Putting Quality Data to Use
Once your value stream is steeped in digital technology, boasting highly visible digital order data, route and tour information, and customer requirements, the next step in building towards a Logistics 4.0 framework is to put that data to work. How? By leveraging exactly the predictive and prescriptive supply chain analytics and process automation tools we alluded at the end of the last paragraph. Instead of using past data on its own to inform your logistics decision-making (which can lead to shortsighted plans that don’t account for future demand changes), you can use your existing information (alongside real-time data integration) to feed advanced predictive algorithms that can sense changing demand far in advance. In this way, rather than static plans that turn into shortages or overages when demand levels aren’t as expected, you can leverage a more adaptable supply chain to head off these kinds of disruptions before they happen. To think back to our brewery example, this process might enable planners to proactively schedule boil times based on data about how long the trip back from the hop farm usually takes combined with real-time cargo tracking and traffic data, thereby taking some of the guesswork and much of the back-and-forth out of the equation.

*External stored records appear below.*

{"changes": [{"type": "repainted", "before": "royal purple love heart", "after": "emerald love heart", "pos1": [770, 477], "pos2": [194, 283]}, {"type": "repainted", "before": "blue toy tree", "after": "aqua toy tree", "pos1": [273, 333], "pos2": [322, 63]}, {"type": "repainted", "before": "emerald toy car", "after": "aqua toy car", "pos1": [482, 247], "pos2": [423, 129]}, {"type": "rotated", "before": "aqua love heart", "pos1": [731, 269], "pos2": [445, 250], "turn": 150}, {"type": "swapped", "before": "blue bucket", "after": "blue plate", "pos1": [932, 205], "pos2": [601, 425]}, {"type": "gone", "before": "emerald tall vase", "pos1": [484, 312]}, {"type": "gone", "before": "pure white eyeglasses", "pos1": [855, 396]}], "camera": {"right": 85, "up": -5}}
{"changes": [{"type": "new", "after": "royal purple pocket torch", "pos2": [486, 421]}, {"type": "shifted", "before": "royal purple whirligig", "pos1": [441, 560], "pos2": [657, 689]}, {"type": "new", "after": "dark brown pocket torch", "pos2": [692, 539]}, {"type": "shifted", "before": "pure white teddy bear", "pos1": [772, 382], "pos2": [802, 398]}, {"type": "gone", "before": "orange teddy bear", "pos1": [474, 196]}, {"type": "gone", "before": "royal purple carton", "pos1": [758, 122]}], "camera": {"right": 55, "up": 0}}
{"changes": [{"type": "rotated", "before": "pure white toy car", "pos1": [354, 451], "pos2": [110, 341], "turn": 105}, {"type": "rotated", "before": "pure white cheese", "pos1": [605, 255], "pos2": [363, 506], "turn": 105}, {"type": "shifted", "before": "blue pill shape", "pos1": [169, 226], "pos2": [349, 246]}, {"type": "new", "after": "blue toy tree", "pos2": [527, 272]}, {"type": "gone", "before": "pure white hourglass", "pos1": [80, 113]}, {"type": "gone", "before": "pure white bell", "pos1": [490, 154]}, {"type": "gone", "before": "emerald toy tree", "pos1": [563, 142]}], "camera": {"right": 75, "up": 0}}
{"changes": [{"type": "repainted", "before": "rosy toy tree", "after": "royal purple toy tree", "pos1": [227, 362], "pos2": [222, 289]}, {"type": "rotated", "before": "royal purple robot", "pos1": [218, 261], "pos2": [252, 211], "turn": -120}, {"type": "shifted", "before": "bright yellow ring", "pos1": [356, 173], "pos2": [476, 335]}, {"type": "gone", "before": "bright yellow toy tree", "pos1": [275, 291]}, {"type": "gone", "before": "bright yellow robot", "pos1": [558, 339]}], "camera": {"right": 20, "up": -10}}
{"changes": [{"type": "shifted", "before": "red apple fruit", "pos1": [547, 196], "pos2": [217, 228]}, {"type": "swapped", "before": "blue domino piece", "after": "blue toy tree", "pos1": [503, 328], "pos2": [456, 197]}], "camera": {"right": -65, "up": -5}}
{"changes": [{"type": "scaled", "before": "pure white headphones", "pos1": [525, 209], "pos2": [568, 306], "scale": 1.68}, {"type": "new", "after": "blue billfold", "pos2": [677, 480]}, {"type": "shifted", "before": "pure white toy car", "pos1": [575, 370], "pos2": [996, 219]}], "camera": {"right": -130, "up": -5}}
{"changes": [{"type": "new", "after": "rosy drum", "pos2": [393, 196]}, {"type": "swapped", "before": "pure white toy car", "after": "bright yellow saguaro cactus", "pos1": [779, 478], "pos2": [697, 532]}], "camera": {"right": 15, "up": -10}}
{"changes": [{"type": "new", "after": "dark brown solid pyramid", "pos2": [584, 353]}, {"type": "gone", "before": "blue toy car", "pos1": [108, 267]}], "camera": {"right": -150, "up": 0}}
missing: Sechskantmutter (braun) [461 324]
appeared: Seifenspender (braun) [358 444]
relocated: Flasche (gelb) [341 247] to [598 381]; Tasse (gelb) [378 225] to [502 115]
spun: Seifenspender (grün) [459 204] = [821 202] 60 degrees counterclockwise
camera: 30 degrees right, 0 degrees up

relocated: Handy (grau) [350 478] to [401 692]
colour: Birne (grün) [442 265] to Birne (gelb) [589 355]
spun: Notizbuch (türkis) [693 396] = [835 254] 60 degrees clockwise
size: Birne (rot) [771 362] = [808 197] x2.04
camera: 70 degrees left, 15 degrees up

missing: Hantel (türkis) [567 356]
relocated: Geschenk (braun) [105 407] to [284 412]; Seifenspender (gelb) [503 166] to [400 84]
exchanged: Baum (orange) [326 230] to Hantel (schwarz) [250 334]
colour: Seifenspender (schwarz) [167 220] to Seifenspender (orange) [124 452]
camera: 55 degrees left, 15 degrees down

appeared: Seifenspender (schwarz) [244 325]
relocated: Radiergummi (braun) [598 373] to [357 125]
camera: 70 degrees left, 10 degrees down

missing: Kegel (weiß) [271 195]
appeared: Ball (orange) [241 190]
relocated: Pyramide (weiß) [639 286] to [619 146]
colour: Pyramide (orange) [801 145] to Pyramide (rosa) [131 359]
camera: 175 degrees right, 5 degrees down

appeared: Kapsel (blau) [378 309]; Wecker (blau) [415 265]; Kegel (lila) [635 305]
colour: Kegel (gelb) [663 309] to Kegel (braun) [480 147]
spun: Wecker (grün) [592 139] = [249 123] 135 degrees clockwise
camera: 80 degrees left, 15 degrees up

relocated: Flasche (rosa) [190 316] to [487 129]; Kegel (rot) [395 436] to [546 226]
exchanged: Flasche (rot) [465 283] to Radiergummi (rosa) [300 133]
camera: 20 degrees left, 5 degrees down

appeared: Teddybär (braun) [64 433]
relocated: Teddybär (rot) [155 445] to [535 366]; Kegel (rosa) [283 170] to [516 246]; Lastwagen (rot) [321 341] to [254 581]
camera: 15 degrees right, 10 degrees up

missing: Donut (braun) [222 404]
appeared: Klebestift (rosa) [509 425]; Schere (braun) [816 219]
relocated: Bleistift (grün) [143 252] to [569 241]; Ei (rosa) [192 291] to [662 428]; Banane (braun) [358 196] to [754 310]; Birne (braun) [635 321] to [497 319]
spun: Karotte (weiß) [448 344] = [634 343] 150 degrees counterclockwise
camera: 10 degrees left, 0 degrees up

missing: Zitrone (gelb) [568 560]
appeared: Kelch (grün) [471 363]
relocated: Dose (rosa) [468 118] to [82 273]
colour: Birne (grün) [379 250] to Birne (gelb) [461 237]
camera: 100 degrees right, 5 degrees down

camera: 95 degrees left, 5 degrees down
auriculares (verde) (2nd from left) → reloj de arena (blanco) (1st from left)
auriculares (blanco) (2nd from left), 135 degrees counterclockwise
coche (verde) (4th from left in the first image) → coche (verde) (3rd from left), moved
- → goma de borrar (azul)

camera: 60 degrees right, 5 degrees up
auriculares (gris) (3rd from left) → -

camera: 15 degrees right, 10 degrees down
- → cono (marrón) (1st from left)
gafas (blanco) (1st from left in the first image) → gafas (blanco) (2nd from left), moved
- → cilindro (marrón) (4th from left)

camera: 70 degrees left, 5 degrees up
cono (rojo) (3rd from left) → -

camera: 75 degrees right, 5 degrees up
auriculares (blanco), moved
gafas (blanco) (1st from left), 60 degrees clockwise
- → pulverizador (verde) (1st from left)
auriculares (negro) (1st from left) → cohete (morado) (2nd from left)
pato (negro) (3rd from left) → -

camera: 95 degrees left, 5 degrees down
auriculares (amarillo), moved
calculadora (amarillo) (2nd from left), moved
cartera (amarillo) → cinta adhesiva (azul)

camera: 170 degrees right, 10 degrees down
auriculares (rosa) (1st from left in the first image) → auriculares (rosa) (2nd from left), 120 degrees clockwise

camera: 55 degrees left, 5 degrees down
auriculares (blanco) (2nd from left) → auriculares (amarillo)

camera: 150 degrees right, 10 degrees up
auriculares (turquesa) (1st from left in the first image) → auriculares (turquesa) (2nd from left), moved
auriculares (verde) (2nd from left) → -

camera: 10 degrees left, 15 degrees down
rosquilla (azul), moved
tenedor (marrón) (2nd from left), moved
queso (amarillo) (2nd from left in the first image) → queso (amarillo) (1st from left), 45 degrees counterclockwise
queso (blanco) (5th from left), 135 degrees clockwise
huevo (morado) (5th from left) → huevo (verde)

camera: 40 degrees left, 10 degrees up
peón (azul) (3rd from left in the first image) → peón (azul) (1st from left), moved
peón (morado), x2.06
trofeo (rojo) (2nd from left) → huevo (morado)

The workflow described above might seem in some ways like it’s essentially a standalone process, representing the power of predictive analytics based on high quality data, but in fact it’s much more than that. The agility alluded to above is a symbol of what makes Logistics 4.0 possible. As you consider steps for making your supply chain Logistics 4.0-ready, consider how much agility and flexibility your operations already have, and then ask yourself, “what steps can I take to bolster those levels?”